* WHAT YOU ARE ASKED TO DO *
Reproduce the records below exactly, but only between the lines holding "thumb cmc: (705, 828)" and "index tip: (716, 503)", inclusive.
SOURCE DATA Block Start
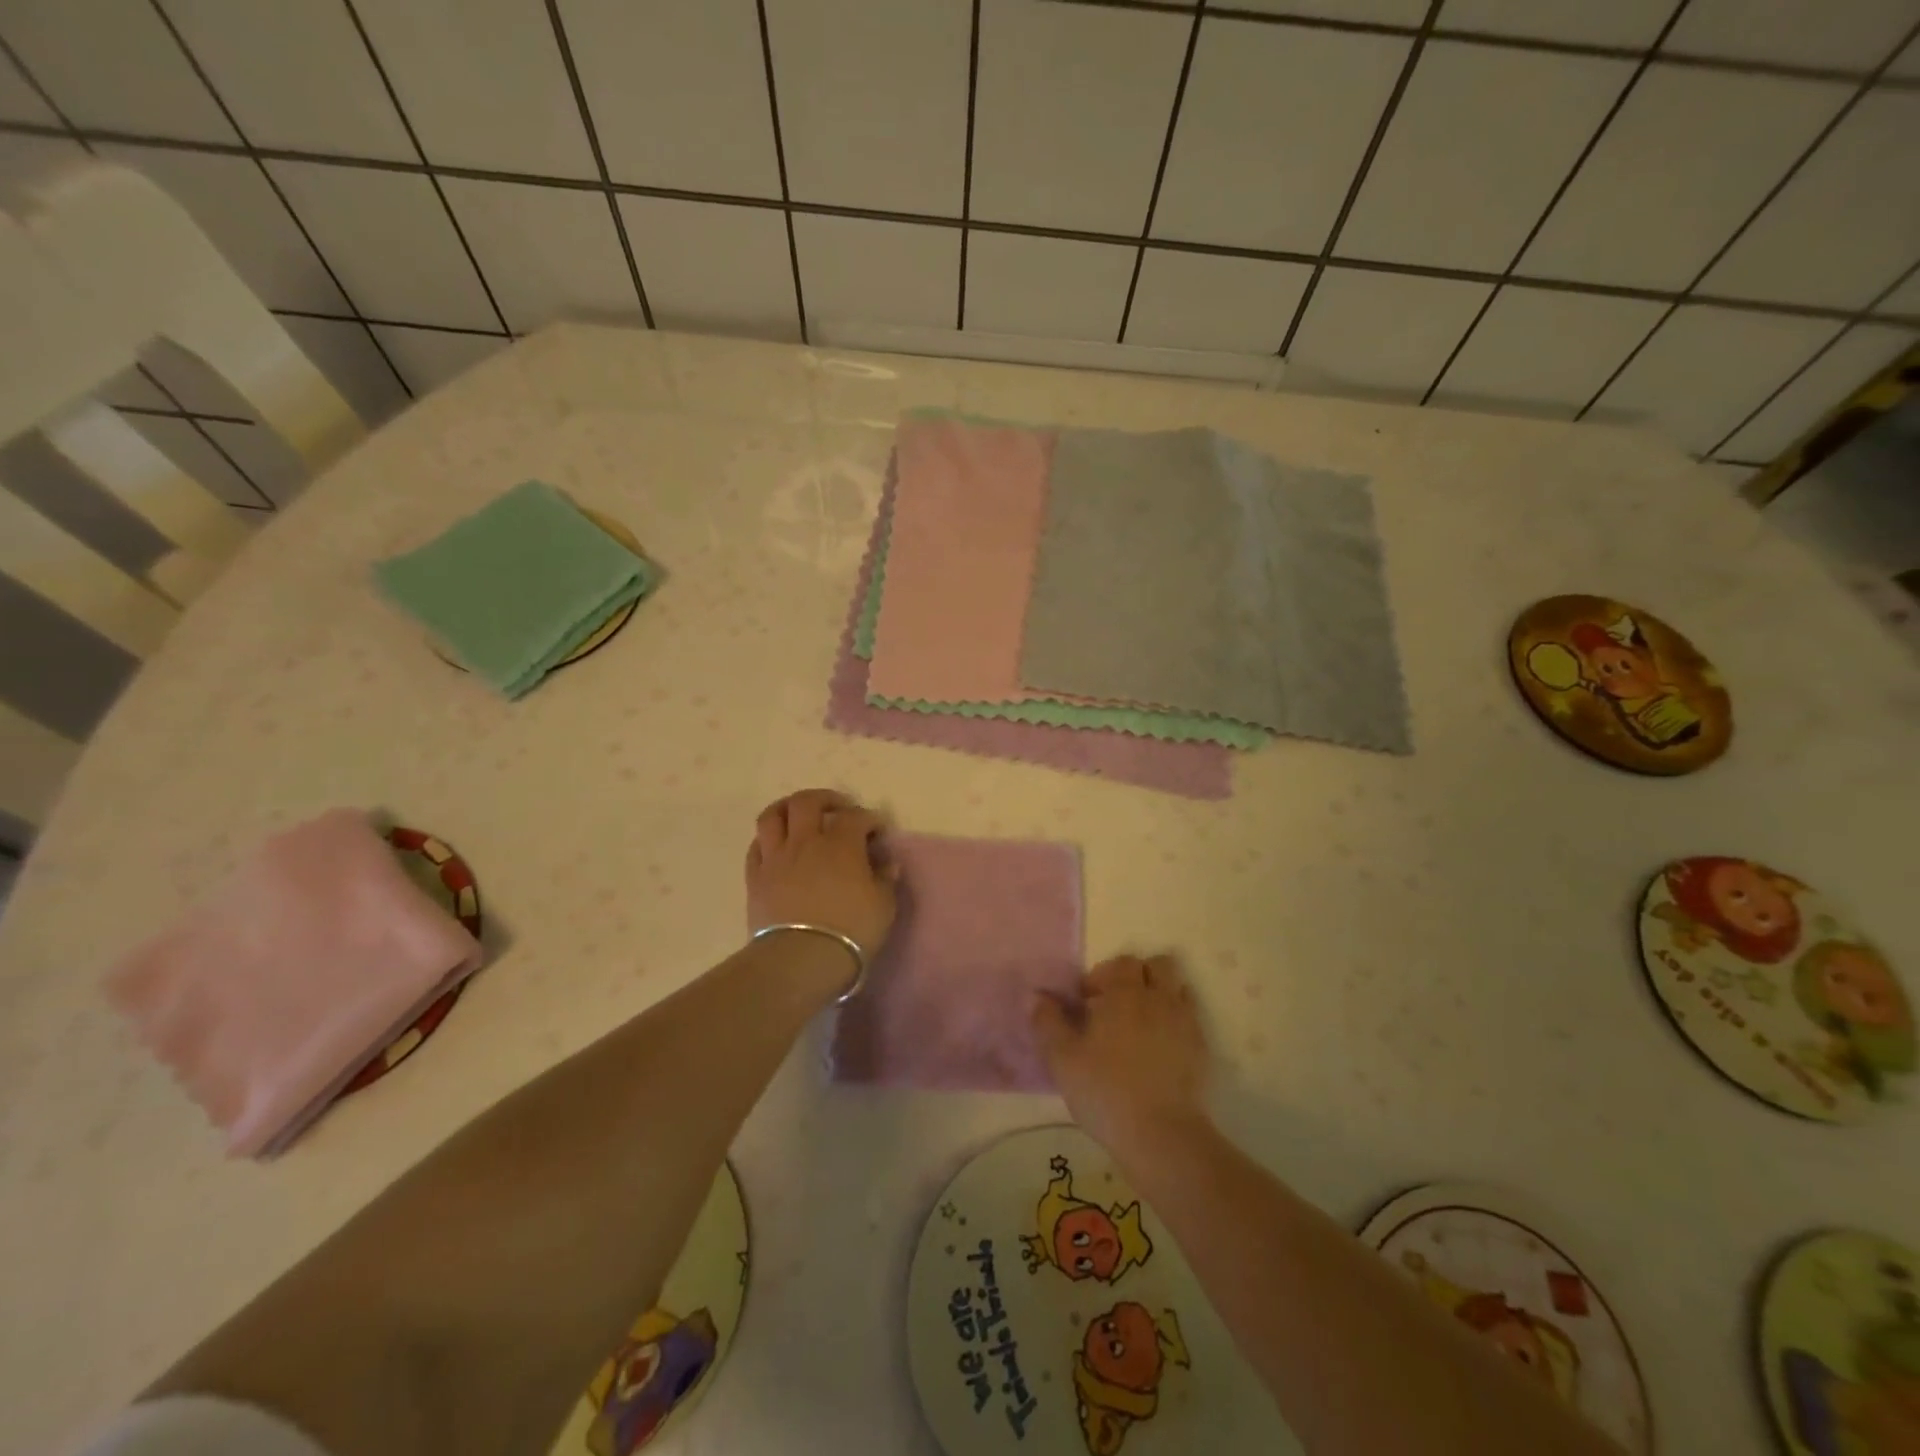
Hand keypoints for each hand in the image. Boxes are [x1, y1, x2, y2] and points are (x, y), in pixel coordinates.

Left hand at [744, 789, 896, 958]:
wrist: (800, 959)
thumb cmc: (850, 931)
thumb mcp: (883, 907)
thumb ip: (885, 880)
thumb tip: (887, 864)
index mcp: (841, 844)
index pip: (856, 817)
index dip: (869, 818)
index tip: (877, 830)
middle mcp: (806, 841)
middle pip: (808, 802)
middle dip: (826, 799)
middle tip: (838, 809)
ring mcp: (776, 857)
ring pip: (773, 815)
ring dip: (788, 808)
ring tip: (799, 815)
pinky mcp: (755, 878)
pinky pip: (756, 846)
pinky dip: (768, 839)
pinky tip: (778, 846)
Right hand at [1032, 953, 1210, 1155]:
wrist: (1161, 1135)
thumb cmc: (1105, 1091)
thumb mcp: (1062, 1059)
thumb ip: (1047, 1022)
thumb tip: (1037, 996)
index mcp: (1124, 993)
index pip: (1121, 963)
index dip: (1103, 976)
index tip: (1087, 1003)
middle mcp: (1158, 998)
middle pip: (1157, 966)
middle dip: (1136, 977)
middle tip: (1115, 1006)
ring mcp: (1185, 1022)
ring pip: (1178, 987)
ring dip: (1160, 994)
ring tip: (1140, 1022)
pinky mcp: (1202, 1049)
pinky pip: (1191, 1018)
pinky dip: (1175, 1021)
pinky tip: (1160, 1048)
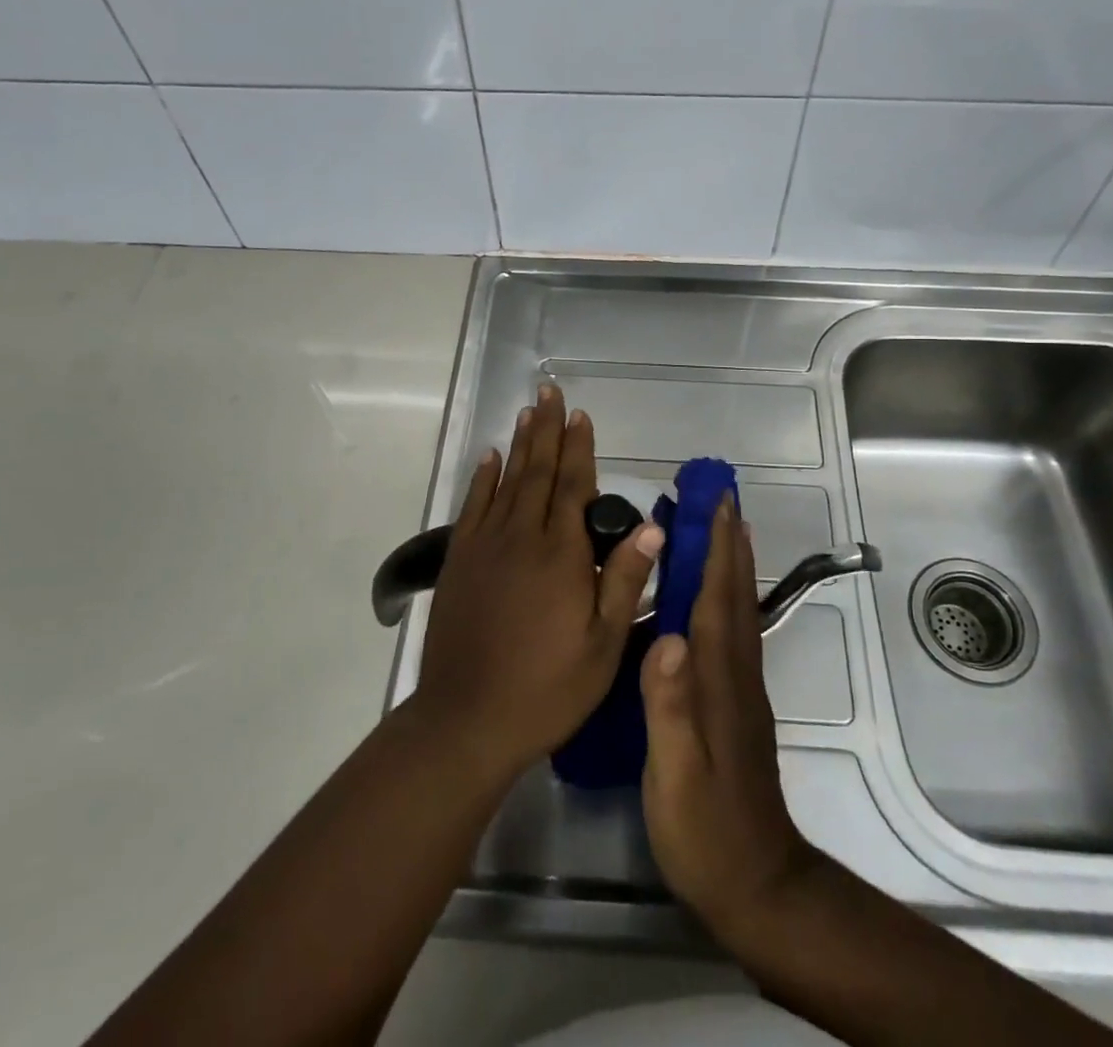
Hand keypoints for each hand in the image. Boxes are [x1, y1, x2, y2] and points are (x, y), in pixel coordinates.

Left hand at [415, 383, 663, 778]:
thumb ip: (624, 581)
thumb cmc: (547, 688)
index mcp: (561, 553)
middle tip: (549, 393)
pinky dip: (482, 479)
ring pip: (506, 481)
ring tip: (527, 412)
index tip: (579, 415)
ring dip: (518, 445)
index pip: (573, 485)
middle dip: (546, 429)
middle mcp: (521, 536)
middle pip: (537, 471)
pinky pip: (473, 507)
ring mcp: (485, 546)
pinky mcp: (459, 562)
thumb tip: (653, 526)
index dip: (578, 447)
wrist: (467, 720)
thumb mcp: (603, 645)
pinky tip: (488, 459)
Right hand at [640, 500, 822, 936]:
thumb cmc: (705, 828)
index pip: (717, 599)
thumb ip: (669, 706)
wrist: (756, 884)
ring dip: (734, 564)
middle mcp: (736, 673)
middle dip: (730, 543)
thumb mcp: (675, 773)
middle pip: (735, 594)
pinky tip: (718, 598)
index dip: (717, 549)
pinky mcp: (739, 706)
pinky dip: (731, 598)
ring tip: (726, 530)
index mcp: (718, 679)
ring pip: (739, 610)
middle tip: (722, 498)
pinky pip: (735, 632)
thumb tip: (667, 637)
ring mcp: (742, 690)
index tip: (716, 503)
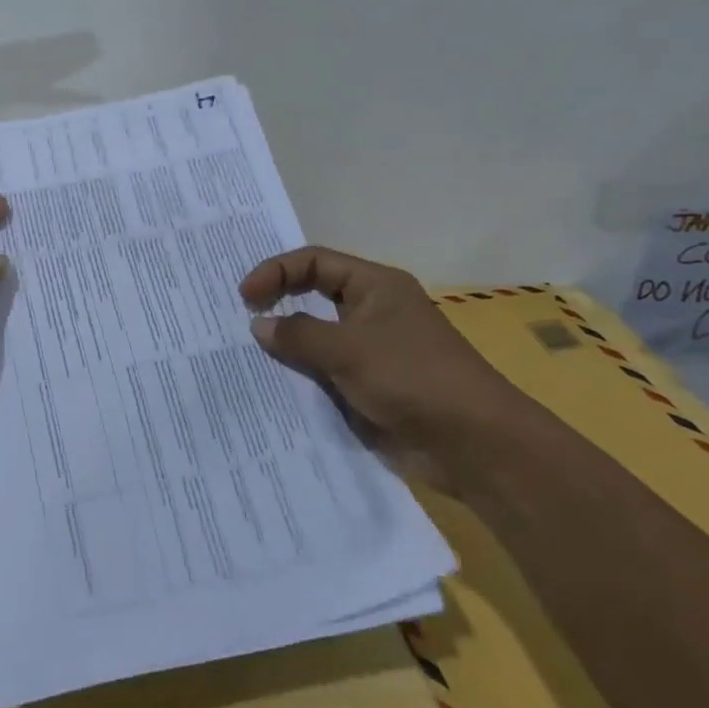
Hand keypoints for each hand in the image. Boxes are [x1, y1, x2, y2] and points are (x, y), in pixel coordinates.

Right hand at [239, 246, 537, 495]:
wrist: (472, 445)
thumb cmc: (413, 378)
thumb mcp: (349, 349)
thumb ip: (299, 334)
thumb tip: (260, 325)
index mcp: (375, 287)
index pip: (314, 262)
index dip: (276, 272)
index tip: (244, 298)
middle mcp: (371, 312)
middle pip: (313, 295)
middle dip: (277, 303)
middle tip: (236, 317)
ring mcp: (369, 352)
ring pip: (315, 338)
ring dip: (284, 345)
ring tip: (241, 353)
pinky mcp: (367, 388)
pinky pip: (323, 374)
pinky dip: (298, 377)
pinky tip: (269, 387)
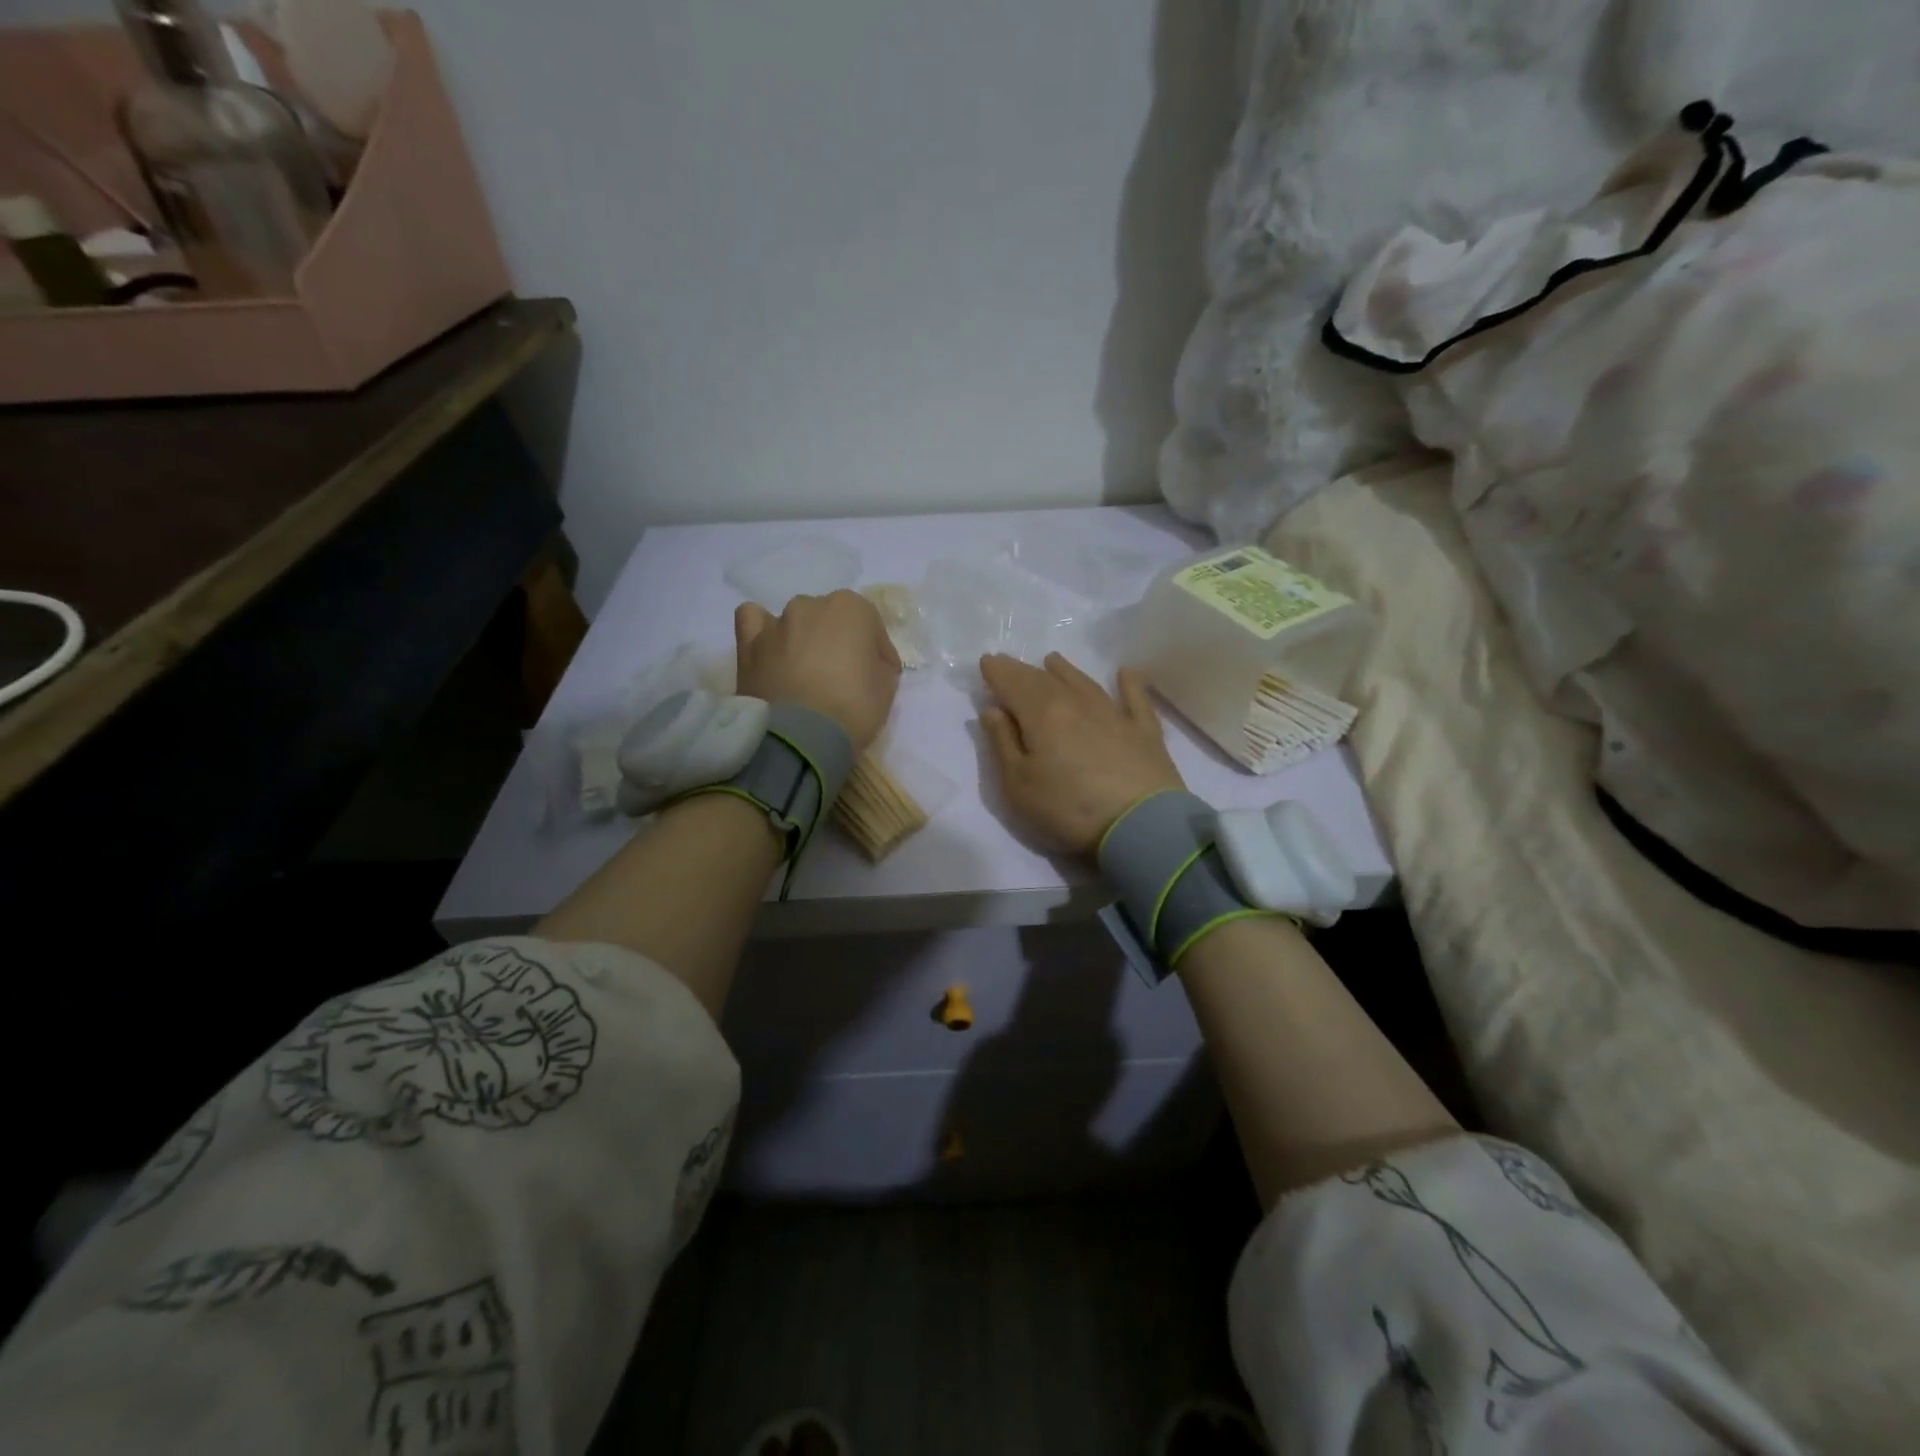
SOURCE DATA Block End
* TASK ANSWER *
thumb cmc: (705, 828)
index pip: (717, 599)
thumb ip: (669, 706)
wrist: (756, 884)
ring dip: (734, 564)
middle mcp: (736, 673)
middle dip: (730, 543)
thumb mcp: (675, 773)
middle pip: (735, 594)
pinky tip: (718, 598)
index dip: (717, 549)
pinky mcp: (739, 706)
pinky dip: (731, 598)
ring tip: (726, 530)
index mcp: (718, 679)
ring pip: (739, 610)
middle tip: (722, 498)
pinky pip: (735, 632)
thumb tip: (667, 637)
ring mcp: (742, 690)
index tip: (716, 503)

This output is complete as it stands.